In this course, we’re going to go over analytical solutions to common healthcare problems. I will review these business problems and you’ll build out various data structures to organize your data. We’ll then explore ways to group data and categorize medical codes into analytical categories. You will then be able to extract, transform, and load data into data structures required for solving medical problems and be able to also harmonize data from multiple sources. Finally, you will create a data dictionary to communicate the source and value of data. Creating these artifacts of data processes is a key skill when working with healthcare data.
Solving the Business Problems
-In this module, you will explain why comparing healthcare providers with respect to quality can be beneficial, and what types of metrics and reporting mechanisms can drive quality improvement. You'll recognize the importance of making quality comparisons fairer with risk adjustment and be able to defend this methodology to healthcare providers by stating the importance of clinical and non-clinical adjustment variables, and the importance of high-quality data. You will distinguish the important conceptual steps of performing risk-adjustment; and be able to express the serious nature of medical errors within the US healthcare system, and communicate to stakeholders that reliable performance measures and associated interventions are available to help solve this tremendous problem. You will distinguish the traits that help categorize people into the small group of super-utilizers and summarize how this population can be identified and evaluated. You'll inform healthcare managers how healthcare fraud differs from other types of fraud by illustrating various schemes that fraudsters use to expropriate resources. You will discuss analytical methods that can be applied to healthcare data systems to identify potential fraud schemes.
Algorithms and "Groupers"
-In this module, you will define clinical identification algorithms, identify how data are transformed by algorithm rules, and articulate why some data types are more or less reliable than others when constructing the algorithms. You will also review some quality measures that have NQF endorsement and that are commonly used among health care organizations. You will discuss how groupers can help you analyze a large sample of claims or clinical data. You'll access open source groupers online, and prepare an analytical plan to map codes to more general and usable diagnosis and procedure categories. You will also prepare an analytical plan to map codes to more general and usable analytical categories as well as prepare a value statement for various commercial groupers to inform analytic teams what benefits they can gain from these commercial tools in comparison to the licensing and implementation costs.

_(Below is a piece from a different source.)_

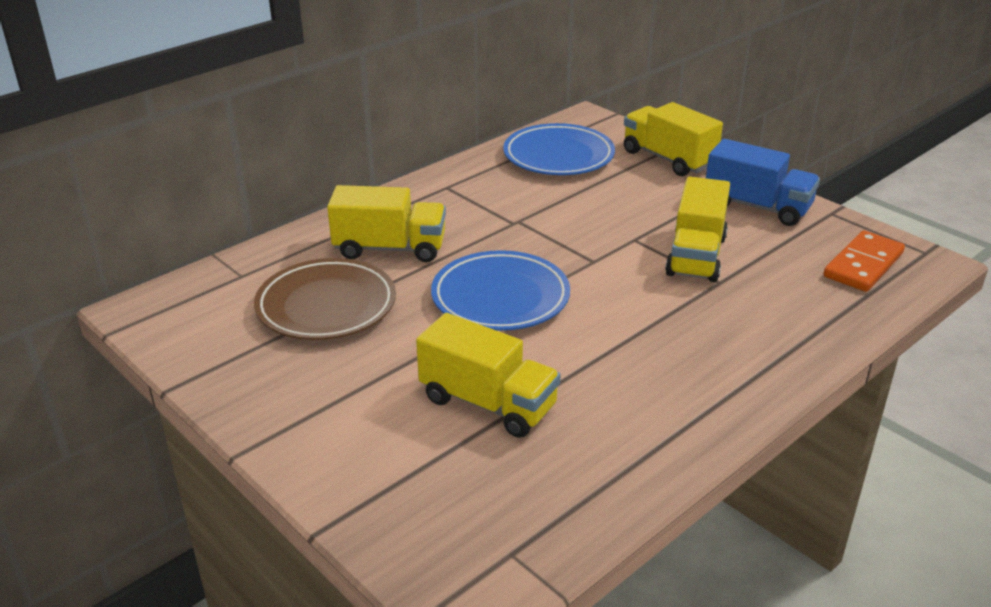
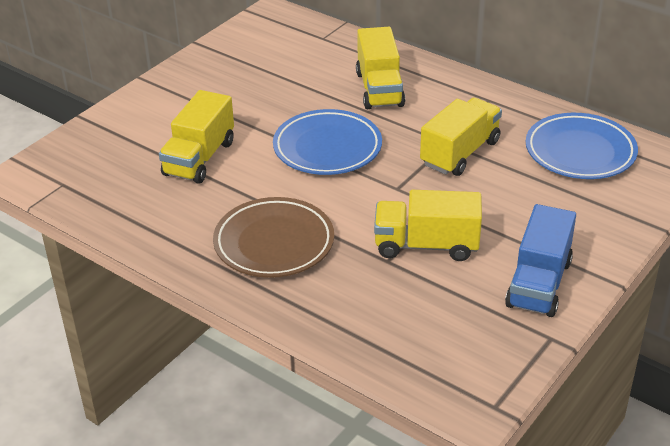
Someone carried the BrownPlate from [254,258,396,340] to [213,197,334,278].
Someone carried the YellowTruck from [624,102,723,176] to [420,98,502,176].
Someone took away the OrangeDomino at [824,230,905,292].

ETL (Extract, Transform, and Load)
-In this module, you will describe logical processes used by database and statistical programmers to extract, transform, and load (ETL) data into data structures required for solving medical problems. You will also harmonize data from multiple sources and prepare integrated data files for analysis.
From Data to Knowledge
-In this module, you will describe to an analytical team how risk stratification can categorize patients who might have specific needs or problems. You'll list and explain the meaning of the steps when performing risk stratification. You will apply some analytical concepts such as groupers to large samples of Medicare data, also use the data dictionaries and codebooks to demonstrate why understanding the source and purpose of data is so critical. You will articulate what is meant by the general phase -- “Context matters when analyzing and interpreting healthcare data.” You will also communicate specific questions and ideas that will help you and others on your analytical team understand the meaning of your data.